You can use the following test cases during your development.
<pre>
test a simple command without argument
ls
test a simple command with arguments
echo hello there
test a simple command with I/O redirect
echo something > file.txt

test a 2-element pipeline command
ls | grep READ
test a 2-element pipeline command whose one or two sub commands have I/O redirection
grep lion < data.txt | wc > count

test tsh as an external command
echo echo hello | tsh

</pre>
Test program
The xv6 authors have provided an xv6 test program testsh, source in user/testsh.c. We have modified the program
for this project. You can use the program to verify if your shell can passes all the tests. The output may
be shown as follows:
<pre>
$ testsh tsh
simple echo: PASS
simple grep: PASS
two commands: PASS
output redirection: PASS
input redirection: PASS
both redirections: PASS
simple pipe: PASS
pipe and redirects: PASS
lots of commands: PASS
passed all tests
</pre>

Hints
+ You don't need to implement features that are not required by the tests; for example, you don't have to
implement parentheses or quoting.
+ `tsh` is much simpler than xv6's `sh` in terms of features, so you are likely best off writing tsh from scratch.
But, you can look at the xv6 shell source (in user/sh.c) for ideas, and borrow code, as long as you include
comments saying where you got the code.
+ To help you get started, we provided a sample code in user/tsh0.c, which implements the functions of parsing user input into a command structure. You can write your shell based on this code in your project make as many changes as you want to suit your program's need. To see how this program works, execute:

```
make qemu
xv6 kernel is booting
init: starting sh
$ tsh0
tsh>
```

+ Xv6 supplies you with a small library of C functions in user/ulib.c; feel free to use them. As mentioned above,
however, you are not allowed to use malloc().
+ Remember to close un-needed file descriptors, both to avoid running out, and because a process reading a
pipe won't see end-of-file until all the write descriptors for that pipe are closed.
+ Every system call in your code should check whether the call returned an error.
+ Remember that a C string of N characters requires N + 1 bytes for memory storage (the last bit will be \'\0').
+ The testsh redirects your shell's standard output, which means you won't see it. Your shell should print
error and debug messages using the ErrorU(), ErrorP(), ErrorS() and Debug() function.
+ You can modify the testsh.c program if necessary. We will use a separate test program in the grading, which is
identical to testsh.c but may use different but equivalent test cases.

Submission
Please following the procedure below in your submission.

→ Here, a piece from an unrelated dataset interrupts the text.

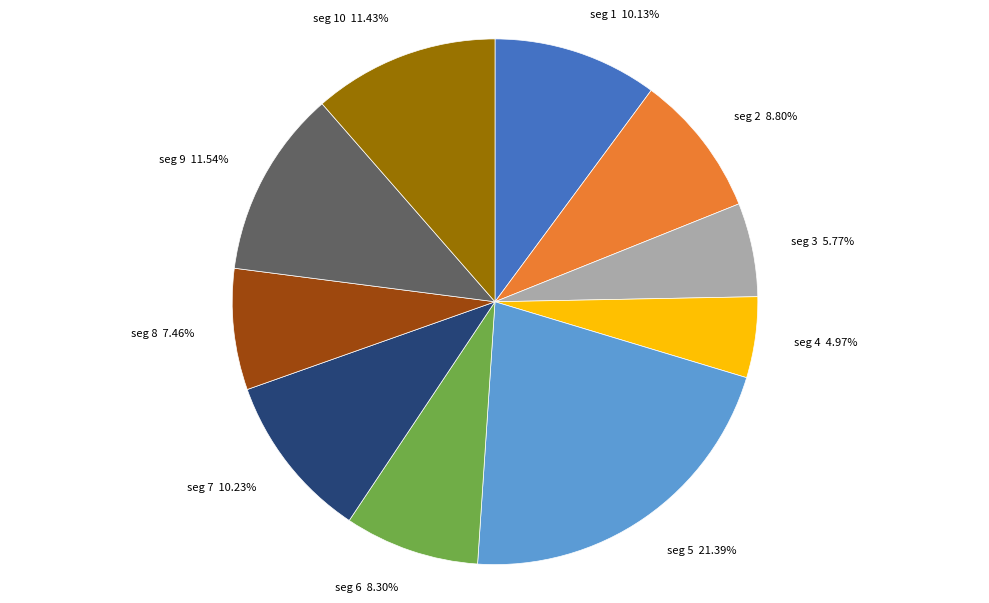

Does any single category account for the majority?

No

1. Switch to your project folder:
```cd ~/path/to/your-projects-folder```
2. Clean up the folders
```
cd TaskA
make clean
cd ../TaskB
make clean
```
3. List files that you have added or modified: ```git status```
4. Stage the new and modified files in your local repo: ```git add files-you-created-or-modified```
5. Commit the changes to your local repo: ```git commit -m "Finished Project 2"```
6. Push the changes to the remote repo (i.e. github): ```git push``` Or ```git push origin master```.
7. Verify all changes have been push into the repo on github.
+ You can run "git status", "git log", and "git show" to the see the changes and commits you have made
+ You can also log into github to see if your changes have been actually pushed into your project repo on github.
8. (Optional but recommended) For a further validation, you can check out the repo in a separate folder
on your computer and then verify that it has all the files for the programs to work correctly.